Ein Terrorist war in die Stadt gekommen, um vor einer eventuellen Aktion gegen eine Gruppe israelischer Politiker im Hotel Nobel das Gelände zu sondieren. Aber nachdem er entdeckt hatte, daß man ihn beobachtete, habe er seine Aktion abgeblasen, seinen Überwachern höflich auf Wiedersehen gesagt und das Land verlassen. Das war alles.
Die Kollegen in Stockholm waren aus irgendeinem Grund aufgeregt und wünschten einen ausführlichen Bericht. Polizeifahnder Larsen erhielt den Auftrag, die Berichte der einzelnen Beamten zusammenzufassen und am nächsten Tag einen Gesamtbericht abzuliefern. Die Überwachung des Hotels lief mit verkleinerter Mannschaft weiter.

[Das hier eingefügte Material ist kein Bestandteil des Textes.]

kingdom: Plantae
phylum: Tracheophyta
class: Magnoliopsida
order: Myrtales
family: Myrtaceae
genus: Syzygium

Mathiesen stand auf, und die anderen gingen zur Tür. In diesem Moment rief er Hestenes zurück. Er nahm seine goldgeränderte Brille ab und ließ sie auf seinem ausgestreckten Zeigefinger pendeln, während er sich in einen der Sessel hinten am Fenster setzte.
Draußen war es dunkel geworden. Die Schwärze des Fjords schnitt wie ein Keil in das glitzernde Eicht auf beiden Seiten hinein. Roar Hestenes hatte sich wieder an den Konferenztisch gesetzt und betrachtete die braune, polierte Tischplatte. Der Tisch wirkte wie ein typischer, altmodischer norwegischer Wohnzimmertisch. Merkwürdig, dachte Hestenes, es ist, als wären wir immer noch ein Volk von Fischern und Bauern.
»Nun«, sagte Mathiesen schließlich von seinem Sessel aus, ohne den Blick von seiner Brille zu wenden, die er immer noch auf dem Zeigefinger balancierte. »Nun, was hast du für ein Gefühl?«
»Ich weiß nicht, was ich darauf antworten soll«, erwiderte Hestenes wahrheitsgemäß.